* 提供された文章
━━━━━━━━

鎌倉散歩
名越切通しから朝比奈切通しへ 14,4,9
前日は陣馬山でお花見山行。しかしまだ山の桜は咲い
てなかった。まあ半分は飲み会のようなもので、おいしい
ものをたらふく食べさせていただいた。
この日は雑草ヒメオドリコソウを接写してみた。高画質の
設定になっていたので、かなり細部まで撮れた。こうして
みると、それなりに凝っていて面白い花だと思える。花は
すべてそうだが、こんなにも複雑に凝った造形になるまで
にどれだけの年月が過ぎ去ったのだろうかと思う。
さて今日9日は連荘となってしまったが、また別のメンバー
たちと鎌倉散歩である。
今回はしばらくあれやこれやの用事で忙しく、余り山歩きが
出来ないとぼやいている人の足慣らしとして計画したもの
である。以前この人たちと鎌倉七口の中五つを歩いたので
今日は残りの二つを歩くことにした。実は3月27日にも
同じ趣旨で計画して集まったのだが、あいにくの雨だった。
鎌倉駅から逗子方面に歩き始める。20分ほど歩いて
横須賀線の踏切を渡ると、名越(なごえ)切通しへの案内
があり、線路沿いの住宅地を歩いていく。
サクラソウが見事に咲いている。ところでこの桜草には
微量だがウルシの成分があるということを、ご存知だろ
うか?触るぐらいではもちろん何ともないのだが。
古い井戸がある。鎌倉十井には入ってないようであるが
記念碑もあり、立派な囲いもあるから曰くがありそうだ。
今の季節シャガがきれいである。
踏切を渡り線路沿いに高台に上がっていくと名越切通し
の入口となる。雰囲気のある道となり、道端にはウラシマ
ソウが糸を垂れている。マムシグサなどと同じテンナン
ショウ属。科はサトイモ科でこれに属するものは毒がある
ものが多い。それにしてもこの釣り糸様は何のため?

━━━━━━━━

* 課題のねらい
鎌倉の名越切通しを歩いた散歩記の続きを、最後の一文の後から書き進めてください。

* 保存データ
━━━━━━━━

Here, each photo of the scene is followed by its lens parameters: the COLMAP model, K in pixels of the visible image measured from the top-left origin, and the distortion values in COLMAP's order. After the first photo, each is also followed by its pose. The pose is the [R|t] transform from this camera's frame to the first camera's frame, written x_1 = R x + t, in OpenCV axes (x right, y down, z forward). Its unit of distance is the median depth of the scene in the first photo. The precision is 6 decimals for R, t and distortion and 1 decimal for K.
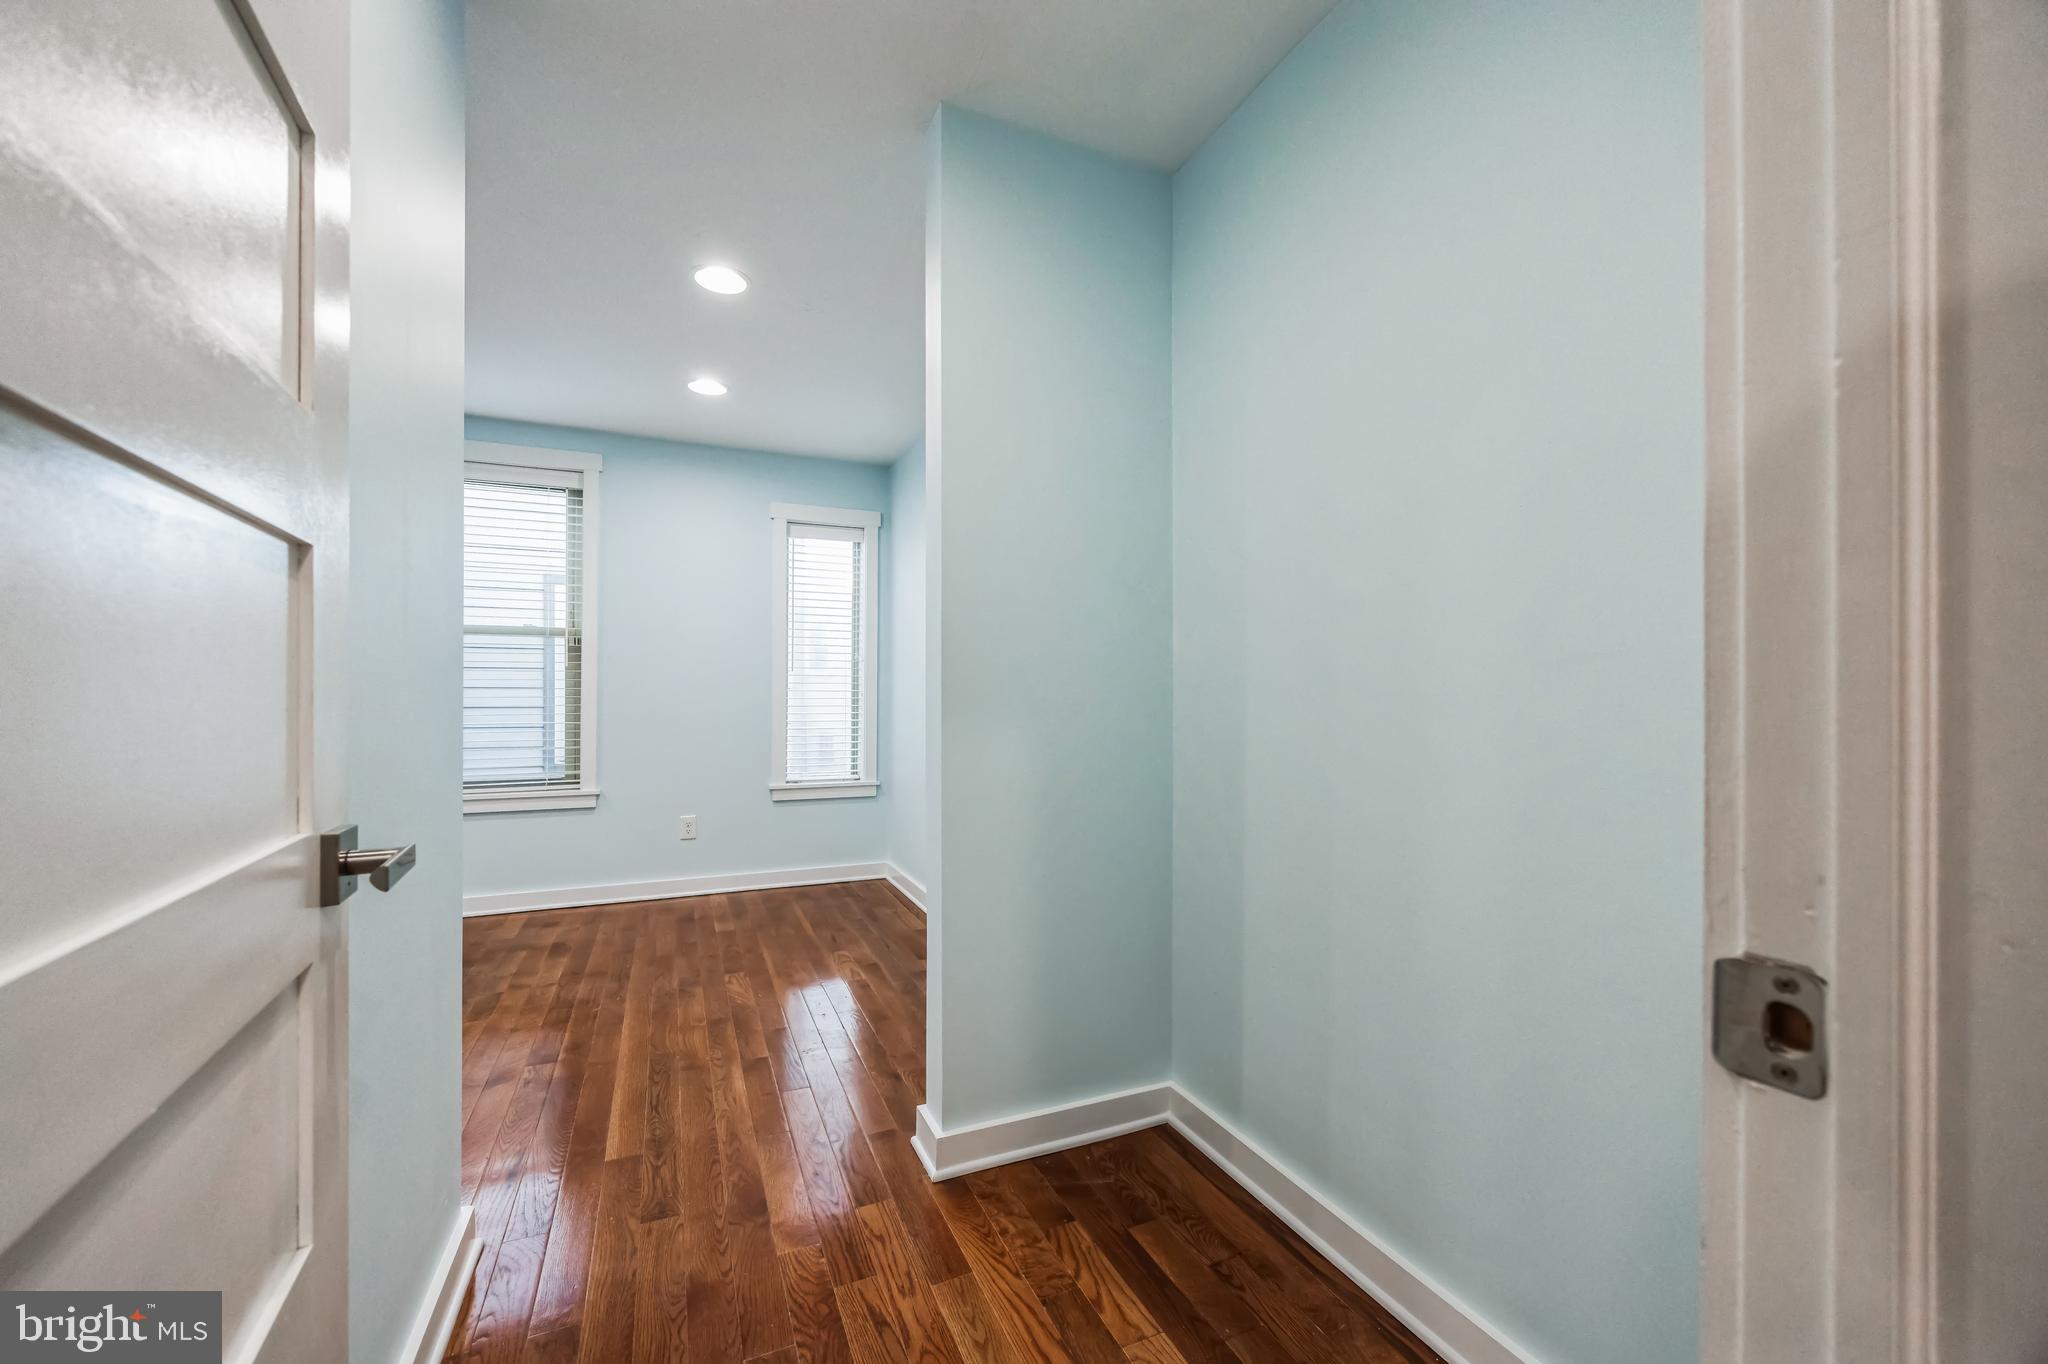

━━━━━━━━

* 解答例
切通しの道にはわざと残したといわれる大石が道の真ん
中に鎮座していたりする。
まんだら堂やぐら群は時折ゲートを開けるらしいが、今は
中に入れない。
やぐらとは鎌倉時代の横穴式の供養施設(つまりお墓)で
切通しの至るところにあり(天園のハイキングコースにも)、
実は鎌倉の山は総体が墓地のようなものなのだ。
ここには150基も集中しているそうだ。死者を荼毘に付した
跡等もあるらしい。そしてこのやぐら群の崖下には、現代の
火葬場がある。
中世の「葬送」や墓地などの考え方は現代とはまったく
違ったものだった。なにより、中世どころか近代まで、我が
日本には「個人」という言葉自体がなかったわけであるから。
私たちは普段使い慣れている言葉を使って、江戸期以前
の歴史を考えがちである。しかしその言葉自体が比較的新
しい明治期に作られたものであることが多い、ということを
知らなくてはならない。科学技術系のものはほとんどが翻訳
語であるが、そればかりではないのだ。
* 個人という言葉は明治になって、英語のindividualの翻
訳語として作られたものである。それまで日本「社会」には
「個人」という概念はなかった。ということはナンノタレベエは
いるけれども、それは「個人」としては意識されなかったのだ。
また「社会」もsocietyの翻訳語である。それに近く日本人的
特徴のある集団は「世間」である。だから社会を作る西欧的
個人と、「世間」という集団に埋没した日本的個人とは、非常
に異質なものなのだが。この違いは未だに尾を引いている。
(『世間とは何か』『日本人の歴史意識』 阿部謹也)
ゲートから中を覗いて見る。
まんだら堂から少しで、騎馬の通過を妨げるようにした
防衛拠点として有名な切通しに出る。崖の上には待ち伏せ
出来るような場所(平場)がある。
また元に戻り法性寺の方に降ってみる。
猿畠山のお堂の脇に日蓮が布教の迫害を受けて、白猿
に導かれて隠れたという伝説の岩屋がある。
(猿畠山の名前もこの伝説からきたものでしょう。)
あたり一帯は現代のお墓が、やぐらと共存している。
奥に見えるのは鎌倉最大の「大切岸」という人工的に削
った崖であり、切通しと同じく逗子方面からの侵入防止の
防衛拠点だったと言われている。高さもあるし長さも相当
なもので、大変な難工事だったろう。
鎌倉や逗子方面でよく見られるカントウタンポポらしい。
また上に戻り、大切岸方向に進むと、大切岸を間近で
見られるように平場が整備されて木材チップを敷き詰め
た散歩道になっている。(行き止まり)
この崖は適度なホールドがあり、現代のクライマーなら
登れそうだなどと考えてしまう。
大切岸の上を逗子ハイランド方向に行くと途中見晴台
(パノラマ台)あり、鎌倉から逗子にかけての海が見渡せる。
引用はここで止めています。